The Court further held that Ontario had appropriately analyzed the need for accommodation within the context of a brownfield site and met its duty to accommodate by ensuring that Rubicon undertook in a meaningful way to mitigate WFN’s concerns. The Court found it acceptable that Rubicon had responded to many of the concerns raised by WFN’s consultant on a “best efforts” or “reasonable efforts” basis, and that such responses were not excessively vague. This approach was acceptable as many of the questions and concerns related to issues of the mine closure, which would only occur many years in the future. The Court found it reasonable for Ontario to accept Rubicon’s ongoing commitments to monitor WFN’s concerns and take appropriate accommodation and mitigation steps as appropriate.[15]

(iv) If warranted, any legal remedies would have been solely against the Crown.

Finally, the Court observed that even if it had found any improper delegation of the duty to consult, or even a failure to fulfill the duty to consult, the remedy would have been solely against Ontario, not Rubicon.[16] Although the Court did not elaborate on this point, this finding is consistent with the principle that the legal responsibility of the duty to consult ultimately rests with the Crown rather than with third parties. Furthermore, the Court’s earlier observations in the decision suggest an acknowledgement of the considerable efforts at consultation and accommodation made by Rubicon.

In its review of the facts, the Court observed that WFN had filed its judicial review application more than a year after the Decision was issued. The Court also referred to the substantial expenditures and work undertaken by Rubicon in reliance on the Closure Plan. The Court noted that there would be drastic implications for Rubicon and its workers if work on the Project were stopped, even temporarily.[17] In our view, this observation reflects a number of common themes that the SCC and lower courts have raised in relation to the duty to consult, including the importance of timeliness in decision making and the procedural fairness owed to proponents to receive a decision within a reasonable period of time, and the need to balance the rights and interest of both Aboriginal and non-Aboriginal peoples.[18]


[1] 2014 ONSC 4424 (Wabauskang).
[2] Partner Geoff R. Hall of McCarthy Tétrault LLP acted as co-counsel for Rubicon in this litigation, with Thomas Isaac of Osler, Hoskin & Harcourt LLP.
[3] Haida Nation v.
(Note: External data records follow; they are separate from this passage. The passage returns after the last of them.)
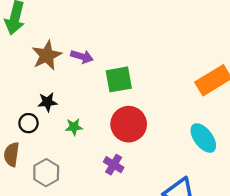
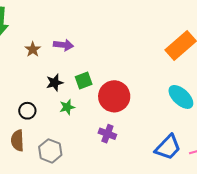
brown star: (47, 55) -> (33, 49), size x0.6
green square: (119, 79) -> (84, 81), moved, size x0.7
black star: (47, 102) -> (55, 83), moved

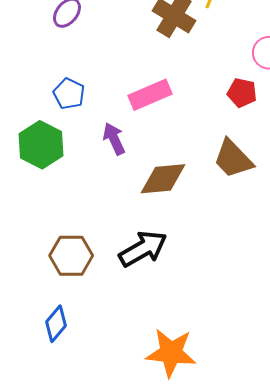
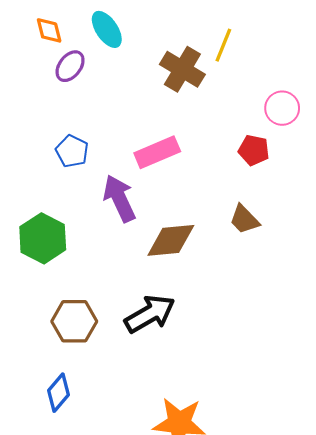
purple arrow: (114, 139) -> (119, 198), size x1.4
green hexagon: (41, 145) -> (43, 238), moved
brown trapezoid: (233, 159) -> (244, 219), size x0.7

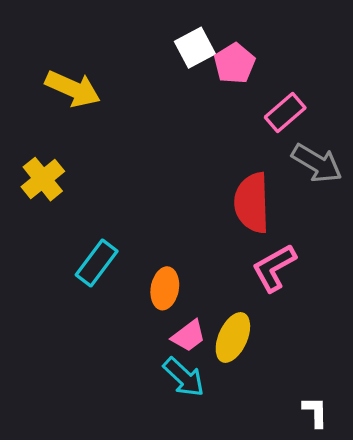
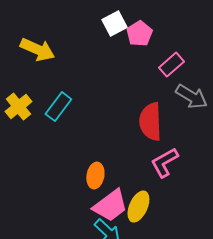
cyan rectangle: (97, 263) -> (58, 107), moved
pink trapezoid: (189, 336) -> (110, 206), size x1.6

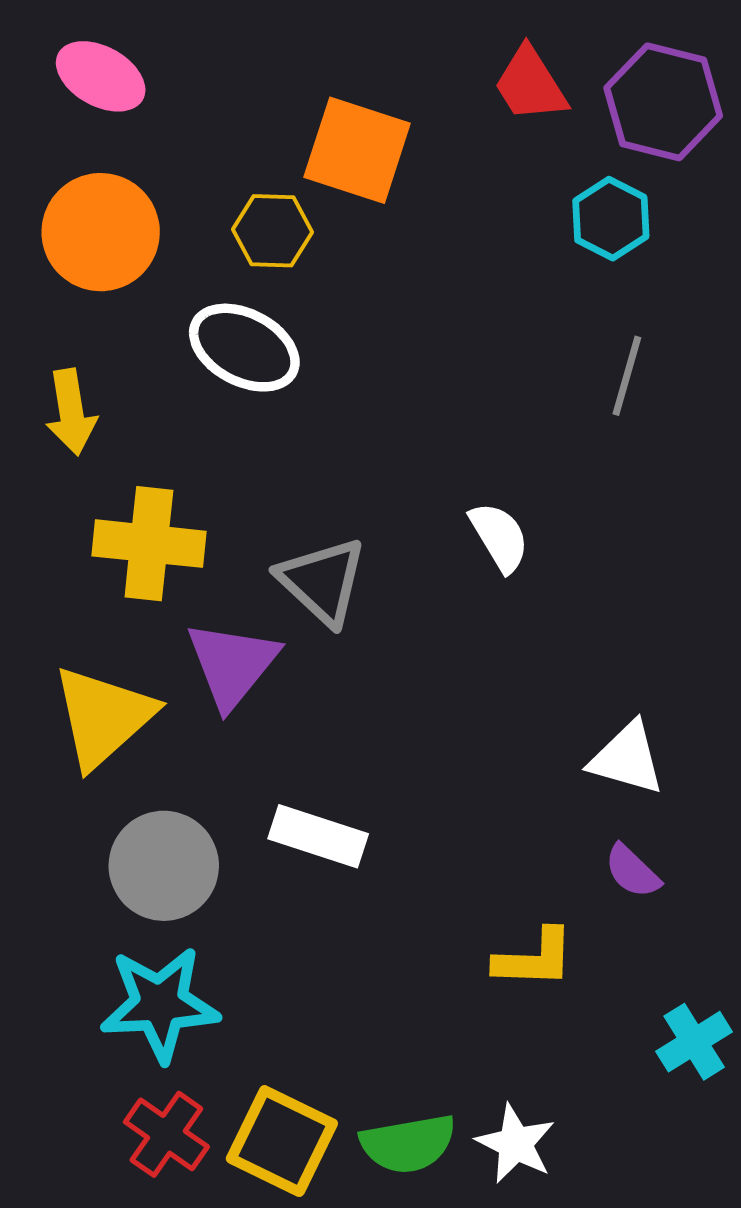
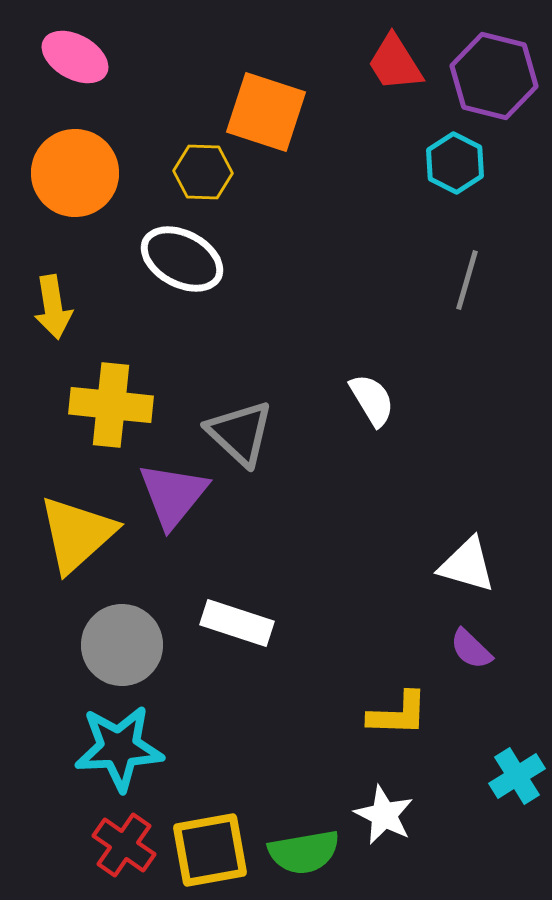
yellow square: (282, 1141) -> (210, 850), turned -36
white star: (516, 1144) -> (384, 815), moved

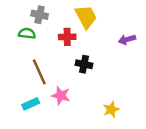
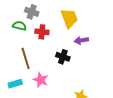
red cross: (67, 37) -> (42, 32), moved
purple arrow: (127, 40) -> (81, 40), moved

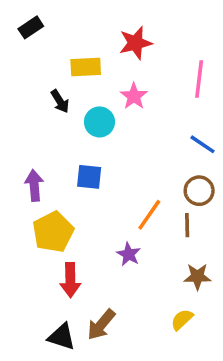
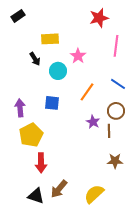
red star: (136, 43) -> (99, 18), moved
orange line: (149, 215) -> (87, 92), moved
purple star: (129, 254) -> (93, 122), moved
yellow semicircle: (182, 320) -> (94, 194), moved, size x1.5

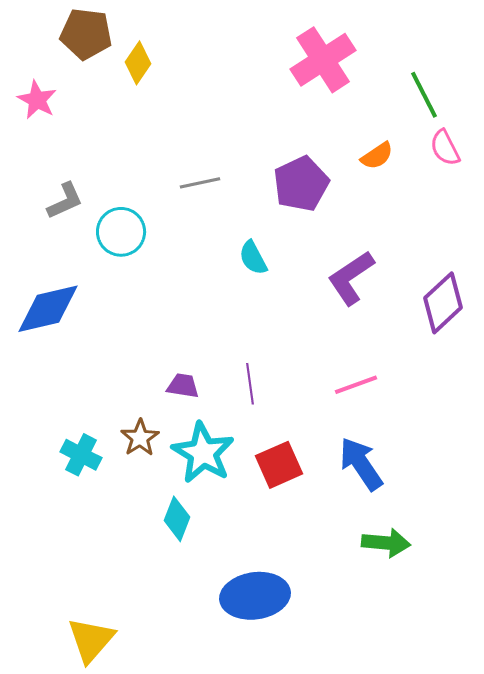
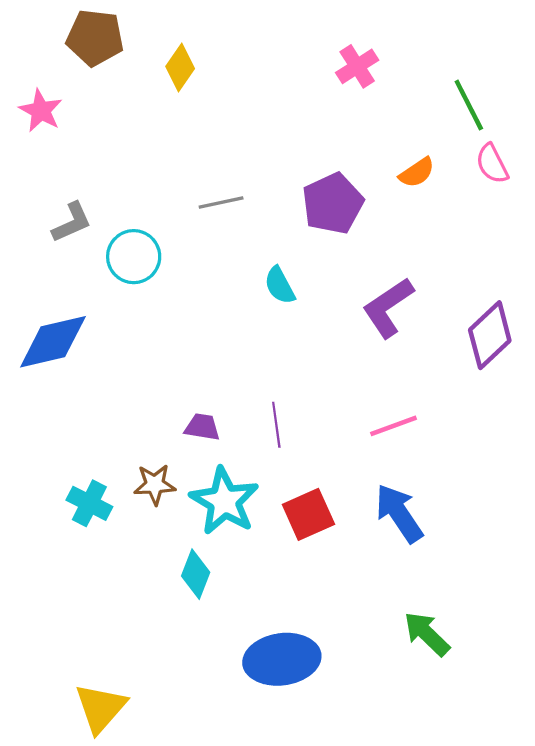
pink cross: (323, 60) -> (357, 66), size x0.6
yellow diamond: (138, 63) -> (180, 67), moved
brown star: (140, 438) -> (155, 485), turned 30
green arrow: (386, 543) -> (427, 634), moved, turned -141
British Columbia (Minister of Forests), 2004 SCC 73 (Haida Nation).
[4] R.S.O. 1990, c. M.14.
[5] 2011 ONSC 4801.
[6] Keewatin v. Ontario (Natural Resources), 2013 ONCA 158.
[7] Grassy Narrows First Nation v. Ontario (Natural Resources), 2014 SCC 48 (Grassy Narrows).
[8] Wabauskang at paras. 200–204.
[9] Wabauskang at paras. 205–207.
[10] Wabauskang at paras. 212, 216.
[11] Wabauskang at para. 217.
[12] Wabauskang at para. 235.
[13] Wabauskang at paras. 218–234.
[14] Wabauskang at para. 229.
[15] Wabauskang at para. 234.
[16] Wabauskang at para. 243.
[17] Wabauskang at paras. 175–177.
[18] See, for example, the SCC’s comments in Beckman v. Little Salmon/Carmacks First Nation, 2010 SCC 53, at paras. 10, 35, 79 and 80.